Maybe those questions could help us to not miss so many opportunities going forward. Maybe asking those questions could quell our tendency to run away from God. Maybe asking those questions and realizing we cannot possibly know the answers would get us to ask more questions to which we could have the answers.
Rather than just ambling aimlessly through life as if nothing we do really means enough that it could perhaps cause us to miss the moments and memories that we’ll one day look back and realize we never got to have.
I think that perhaps the problem with a truth like this one is that we’ve come to think of idols as little golden statues that we sit on shelves inside our homes. That they’re these physical things that we can touch and hold and lift high for all to see this shiny cool thing that we’ve come to believe might really matter. Idols are materials that people buy and spend their time cherishing, right?
Yeah.
But so too are they ideas that we spend our lives working to bring to fruition. So too are they ideals that we give untold amounts of time and effort to making sure come to pass. So too are they dreams that we fight to make come true. They’re plans we make for the things we alone want to do. They’re choices we choose for what are reasons that themselves may well be idols too.
Because we idolize everything!
And yet every idol is worthless. Indeed, reading through Job last night and this one stopped me cold:
“Let him not deceive himself by trusting what is worthless, for he will get nothing in return.”
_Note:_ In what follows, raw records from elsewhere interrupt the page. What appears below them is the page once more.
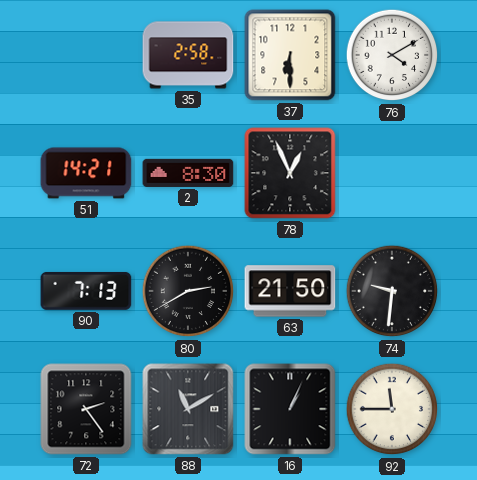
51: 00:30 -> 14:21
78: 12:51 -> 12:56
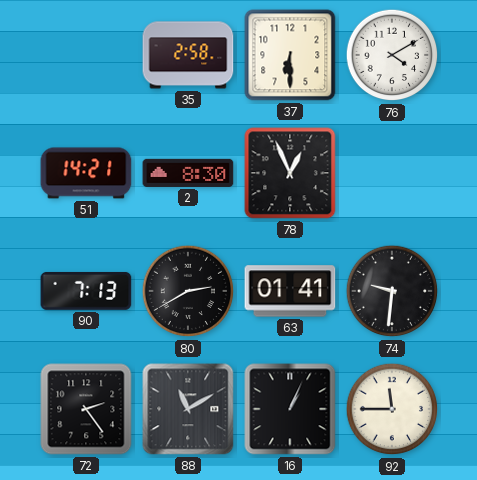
63: 21:50 -> 01:41
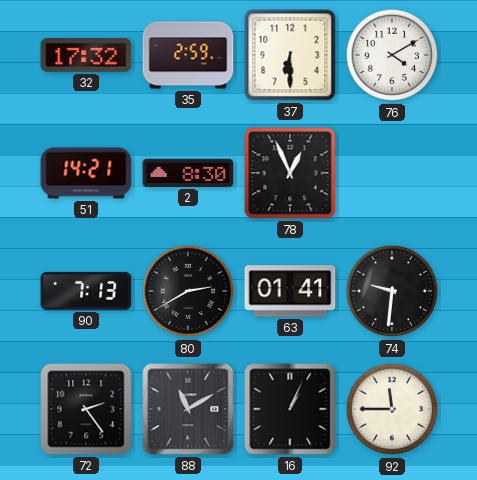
32: none -> 17:32
35: 2:58 -> 2:59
“Those who cling to worthless idols turn away from God’s love for them.”
My point is that yes, God’s plans will be done and His every promise then fulfilled. All things will indeed work together for the good of those who love Him and have been called according to His plans, His purpose, His promise. But friends, problem is that we’ve learned really well how to let that call go to voicemail as we instead spend our lives doing those things that we want do, making the choices we want to choose, chasing the idols, ideas, ideals that we alone think matter most.
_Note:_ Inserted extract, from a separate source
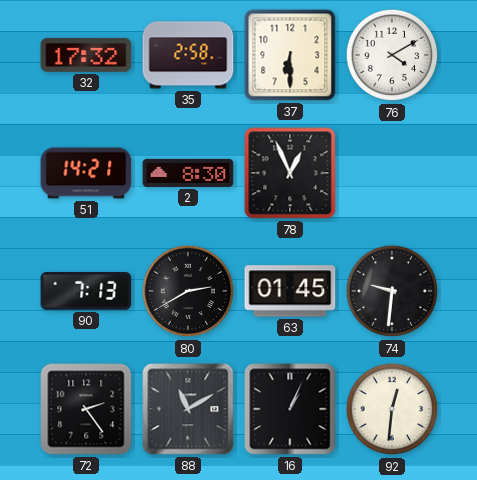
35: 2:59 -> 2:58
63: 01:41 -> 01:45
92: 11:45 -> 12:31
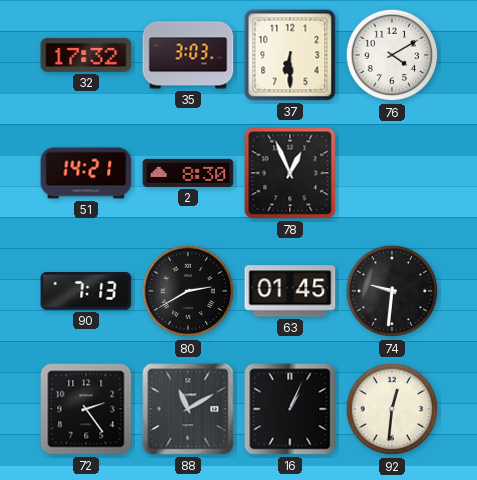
35: 2:58 -> 3:03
All of us have sinned and fallen short of the glory of God in what have then been lives in which we sought the glory and gain of who know how many other things. And, well, anything that takes God’s place in our hearts, minds, lives, it’s an idol. And if it’s an idol then it’s something we come to serve in what is a way that leads us only away from His plans and paths and promises and purposes.
That’s why hell exists.
It’s the place reserved for those who spend their lives choosing only to refuse God every chance they get.
And I contend that such things as guilt and regret, those known best in hindsight helping us see that we simply cannot see anything of everything that might have been, could have been, should have been, I think that’s a misery near enough the vicinity of hell that it may well inspire us to run from the flame toward the Fire.
A journey every such prodigal need make as all of us have come to become.
Indeed, I believe we cannot even begin to realize or understand all our hands and hearts have cost us as they reached after so many mistakes over the years. We have no idea how many blessings we’ve run from, improvements we’ve rejected, rewards we’ve left to rot and opportunities that we’ve just plain lost. And perhaps we never will because hindsight only helps us see what all we got wrong.
Don’t show us what would have been had we gotten those mistakes right instead.
Maybe this is all just another worthless thought of a tired man wondering what wasn’t thanks to what was. I just know I’m tired because of a life spent running away from God’s love and all the memories and miracles that I could have known but never did.
Makes me want to do things differently with whatever time and opportunity I may have left.